Beans and cheese, a tried-and-true combination, star in these easy, classic tamales.
What to buy: Queso fresco is a mild white cheese that doesn’t melt when heated. It can be found in the refrigerated cheese case of most grocery stores or at specialty cheese shops or Latin markets.
Corn husks can be found at Latin markets.
Game plan: The dough (see our tamale masa recipe) and filling can be made up to 2 days in advance and refrigerated in a covered container. Alternatively, you can form the tamales up to 1 day ahead and keep them covered in the refrigerator until ready to steam and serve.

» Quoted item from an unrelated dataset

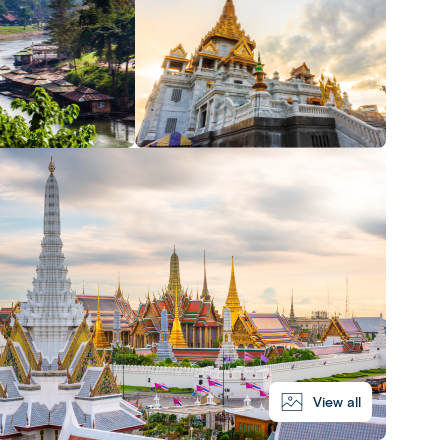
View all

To help you make the perfect tamale, see our step-by-step guide to forming tamales.
This recipe was featured as part of our Tamales for the Holidays project.
- Yield: 35 tamales
- Difficulty: Hard
- Total: 3 hrs 20 mins, plus soaking time
- Active: 1 hr 35 mins
- 35 corn husks
- 3 tablespoons lard or vegetable shortening
- 1/2 white onion, finely chopped
- 3 medium garlic cloves, finely chopped
- 2 teaspoons kosher salt
- 2 (15-ounce) cans pinto beans, drained and rinsed
- 3/4 cup crumbled queso fresco
- Basic Masa Dough
- Place corn husks in a large bowl or baking dish, cover completely with hot water, and weigh down with a plate or bowl to fully submerge. Soak until husks are very pliable, at least 2 hours at room temperature or overnight in the refrigerator. Drain, squeeze out excess water, and wipe dry.

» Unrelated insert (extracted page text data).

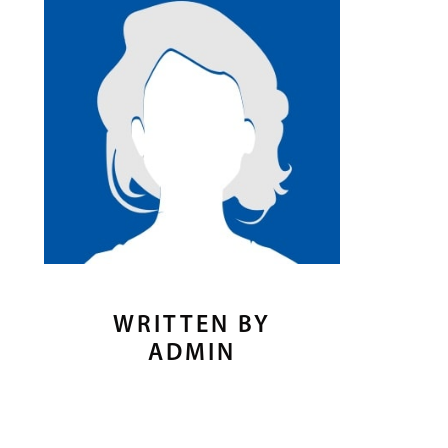
WRITTEN BY
ADMIN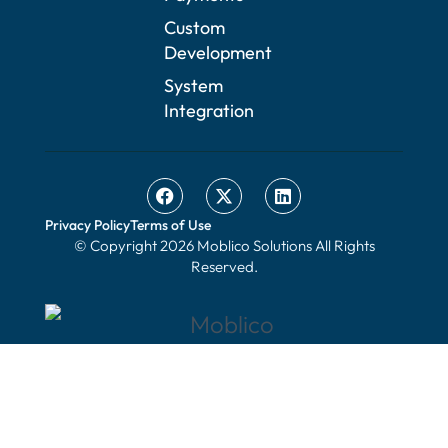
Custom
Development
System
Integration
Privacy Policy
Terms of Use
© Copyright 2026 Moblico Solutions All Rights
Reserved.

- Heat lard or shortening in a medium saucepan over medium heat until melted, about 2 minutes. Add onion, garlic, and salt and cook until vegetables are soft, about 4 minutes.
- Add beans and mash with the back of a spoon, leaving about half of the beans intact. Cook, stirring and scraping the bottom of the pan to keep the beans from sticking, until the beans are heated through, about 5 minutes. Remove from heat, fold in cheese, and let cool slightly.
- Place a steamer basket in a large pot and fill the pot with enough water to reach the bottom of the steamer. Cover and bring the water to a simmer over low heat.
- Lay a corn husk on a clean work surface with the wide edge toward you (this is the bottom). Measure 1/4 cup masa dough and spread it 1/4 inch thick on the husk, leaving a 1/2-inch border at the bottom. Spread 1 tablespoon of the reserved filling down the center of the dough. Bring the two sides of the husk together until the dough meets over the filling. Wrap the husk over the dough, making sure you don’t get any of the husk in between the dough and the filling.
- Fold the top of the husk (the empty, tapered edge) back over the filled husk to close. (If your husks are particularly small or they don’t want to stay closed, use a bit of butcher’s twine to tie them closed.) Repeat to make 35 tamales.
- Arrange the tamales upright in the steamer with the open ends facing up. If your steamer is too big to hold all of the tamales snugly together, place a small heatproof bowl upside down in the center to stabilize the tamales. Cover and steam until the dough is set and no longer raw-tasting and the tamales pull away easily from the husks when unwrapped, about 1 1/2 hours. Turn the heat off and let the tamales rest for 15 minutes before serving.